NG41A-1788
Transport and Lagrangian Statistics in Rotating Stratified Turbulence
Transport and Lagrangian Statistics in Rotating Stratified Turbulence
Thursday, 17 December 2015
Poster Hall (Moscone South)
Abstract:
Transport plays a crucial role in geophysical flows, both in theatmosphere and in the ocean. Transport in such flows is ultimately
controlled by small-scale turbulence, although the large scales are
in geostrophic balance between pressure gradient, gravity and Coriolis
forces. As a result of the seemingly random nature of the flow, single
particles are dispersed by the flow and on time scales significantly
longer than the eddy turn-over time, they undergo a diffusive motion
whose diffusion coefficient is the integral of the velocity correlation
function.
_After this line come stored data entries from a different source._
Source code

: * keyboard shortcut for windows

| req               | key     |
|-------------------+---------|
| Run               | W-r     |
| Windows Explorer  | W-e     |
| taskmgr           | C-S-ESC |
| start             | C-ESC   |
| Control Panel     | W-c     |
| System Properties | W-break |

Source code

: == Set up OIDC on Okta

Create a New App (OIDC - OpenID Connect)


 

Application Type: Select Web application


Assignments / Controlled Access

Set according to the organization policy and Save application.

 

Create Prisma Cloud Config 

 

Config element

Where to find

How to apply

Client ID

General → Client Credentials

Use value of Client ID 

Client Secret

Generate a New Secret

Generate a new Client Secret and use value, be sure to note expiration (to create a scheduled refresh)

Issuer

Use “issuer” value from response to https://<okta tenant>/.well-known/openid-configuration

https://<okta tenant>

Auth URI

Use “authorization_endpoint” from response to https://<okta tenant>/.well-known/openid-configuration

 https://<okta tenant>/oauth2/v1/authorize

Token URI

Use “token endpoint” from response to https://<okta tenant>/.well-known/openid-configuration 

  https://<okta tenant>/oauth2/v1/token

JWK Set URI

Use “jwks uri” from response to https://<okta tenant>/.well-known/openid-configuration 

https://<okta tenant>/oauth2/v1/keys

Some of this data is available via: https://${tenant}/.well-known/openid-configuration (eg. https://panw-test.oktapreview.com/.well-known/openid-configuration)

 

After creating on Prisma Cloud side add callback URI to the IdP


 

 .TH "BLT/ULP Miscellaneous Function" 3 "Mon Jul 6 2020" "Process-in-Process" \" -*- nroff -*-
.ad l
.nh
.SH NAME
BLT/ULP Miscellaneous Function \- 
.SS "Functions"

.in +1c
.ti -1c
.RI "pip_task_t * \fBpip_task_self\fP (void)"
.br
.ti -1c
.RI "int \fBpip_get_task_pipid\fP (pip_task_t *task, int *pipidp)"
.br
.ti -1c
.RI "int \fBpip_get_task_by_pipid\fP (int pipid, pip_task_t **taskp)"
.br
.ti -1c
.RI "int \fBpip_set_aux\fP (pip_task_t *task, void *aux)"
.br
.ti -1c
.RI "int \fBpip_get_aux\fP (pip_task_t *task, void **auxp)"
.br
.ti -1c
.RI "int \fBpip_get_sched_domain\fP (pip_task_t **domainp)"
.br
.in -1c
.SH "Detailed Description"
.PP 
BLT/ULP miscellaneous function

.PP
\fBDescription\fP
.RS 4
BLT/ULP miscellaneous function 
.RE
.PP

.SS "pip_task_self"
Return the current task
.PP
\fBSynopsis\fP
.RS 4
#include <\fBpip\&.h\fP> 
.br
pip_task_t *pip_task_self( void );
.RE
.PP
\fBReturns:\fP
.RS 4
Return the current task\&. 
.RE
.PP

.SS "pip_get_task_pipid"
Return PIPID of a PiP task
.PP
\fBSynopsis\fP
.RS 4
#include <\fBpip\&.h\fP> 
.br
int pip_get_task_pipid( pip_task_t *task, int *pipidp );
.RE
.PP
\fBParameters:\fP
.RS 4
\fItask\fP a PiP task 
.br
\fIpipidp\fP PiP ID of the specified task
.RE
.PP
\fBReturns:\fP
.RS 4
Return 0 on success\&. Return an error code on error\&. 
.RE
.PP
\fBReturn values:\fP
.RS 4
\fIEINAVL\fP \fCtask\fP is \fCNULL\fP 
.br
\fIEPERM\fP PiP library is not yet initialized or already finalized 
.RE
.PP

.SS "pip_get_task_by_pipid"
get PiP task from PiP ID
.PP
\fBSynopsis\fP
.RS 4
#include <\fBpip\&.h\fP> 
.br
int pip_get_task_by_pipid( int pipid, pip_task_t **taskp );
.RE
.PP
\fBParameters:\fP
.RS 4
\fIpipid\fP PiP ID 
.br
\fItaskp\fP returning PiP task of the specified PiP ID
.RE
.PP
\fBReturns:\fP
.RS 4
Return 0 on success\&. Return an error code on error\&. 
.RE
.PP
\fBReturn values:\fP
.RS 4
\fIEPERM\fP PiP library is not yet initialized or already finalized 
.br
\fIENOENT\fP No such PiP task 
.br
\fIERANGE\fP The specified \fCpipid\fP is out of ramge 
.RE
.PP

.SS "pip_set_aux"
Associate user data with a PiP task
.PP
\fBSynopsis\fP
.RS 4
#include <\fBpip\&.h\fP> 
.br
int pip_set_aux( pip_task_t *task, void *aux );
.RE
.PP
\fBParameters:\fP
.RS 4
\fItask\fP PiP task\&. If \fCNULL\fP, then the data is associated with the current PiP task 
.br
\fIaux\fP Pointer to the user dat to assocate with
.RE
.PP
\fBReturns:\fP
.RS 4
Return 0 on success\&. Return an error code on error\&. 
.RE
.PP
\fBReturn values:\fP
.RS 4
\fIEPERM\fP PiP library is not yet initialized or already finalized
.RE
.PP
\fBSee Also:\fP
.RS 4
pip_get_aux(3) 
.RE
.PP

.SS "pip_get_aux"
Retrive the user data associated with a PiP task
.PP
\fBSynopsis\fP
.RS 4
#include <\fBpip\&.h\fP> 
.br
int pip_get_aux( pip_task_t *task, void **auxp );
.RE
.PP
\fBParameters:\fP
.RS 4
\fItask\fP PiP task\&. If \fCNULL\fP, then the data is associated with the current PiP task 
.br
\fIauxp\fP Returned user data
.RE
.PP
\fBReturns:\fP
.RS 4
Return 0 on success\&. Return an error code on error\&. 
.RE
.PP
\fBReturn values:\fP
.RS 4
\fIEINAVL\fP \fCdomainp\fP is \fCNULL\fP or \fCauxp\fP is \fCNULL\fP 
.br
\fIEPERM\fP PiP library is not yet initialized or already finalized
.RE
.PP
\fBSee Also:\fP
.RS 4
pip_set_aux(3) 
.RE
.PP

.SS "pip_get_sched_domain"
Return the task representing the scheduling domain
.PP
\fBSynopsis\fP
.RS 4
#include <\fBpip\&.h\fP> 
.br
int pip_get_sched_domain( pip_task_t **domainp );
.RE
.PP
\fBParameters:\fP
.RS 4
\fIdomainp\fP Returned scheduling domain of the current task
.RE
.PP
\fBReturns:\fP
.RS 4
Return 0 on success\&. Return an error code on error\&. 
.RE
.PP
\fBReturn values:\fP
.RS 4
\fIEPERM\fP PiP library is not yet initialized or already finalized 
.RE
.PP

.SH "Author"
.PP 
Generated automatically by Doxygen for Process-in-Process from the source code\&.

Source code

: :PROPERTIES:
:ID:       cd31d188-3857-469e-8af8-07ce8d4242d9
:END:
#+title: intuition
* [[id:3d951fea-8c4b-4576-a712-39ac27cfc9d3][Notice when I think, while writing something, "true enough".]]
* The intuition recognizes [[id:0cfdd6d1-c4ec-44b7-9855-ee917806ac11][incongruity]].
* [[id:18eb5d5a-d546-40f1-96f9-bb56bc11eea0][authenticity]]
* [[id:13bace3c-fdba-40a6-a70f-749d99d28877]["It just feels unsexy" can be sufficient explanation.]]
On intermediate time scales, in homogeneous, isotropic turbuilence
(HIT) the separation between particle pairs has been argued to grow with
time according to the Richardson law: <(Δ x)2(t)> ~ t3, with a
proportionality constant that depends on the initial particle
separation. The description of the phenomena associated with
the dispersion of single particles, or of particle pairs, ultimately
rests on relatively simple statistical properties of the flow
velocity transporting the particles, in particular on its temporal
correlation function. In this work, we investigate particle dispersion
in the anisotropic case of rotating stratified turbulence examining whether
the dependence on initial particle separation differs from HIT,
particularly in the presence of an inverse cascade.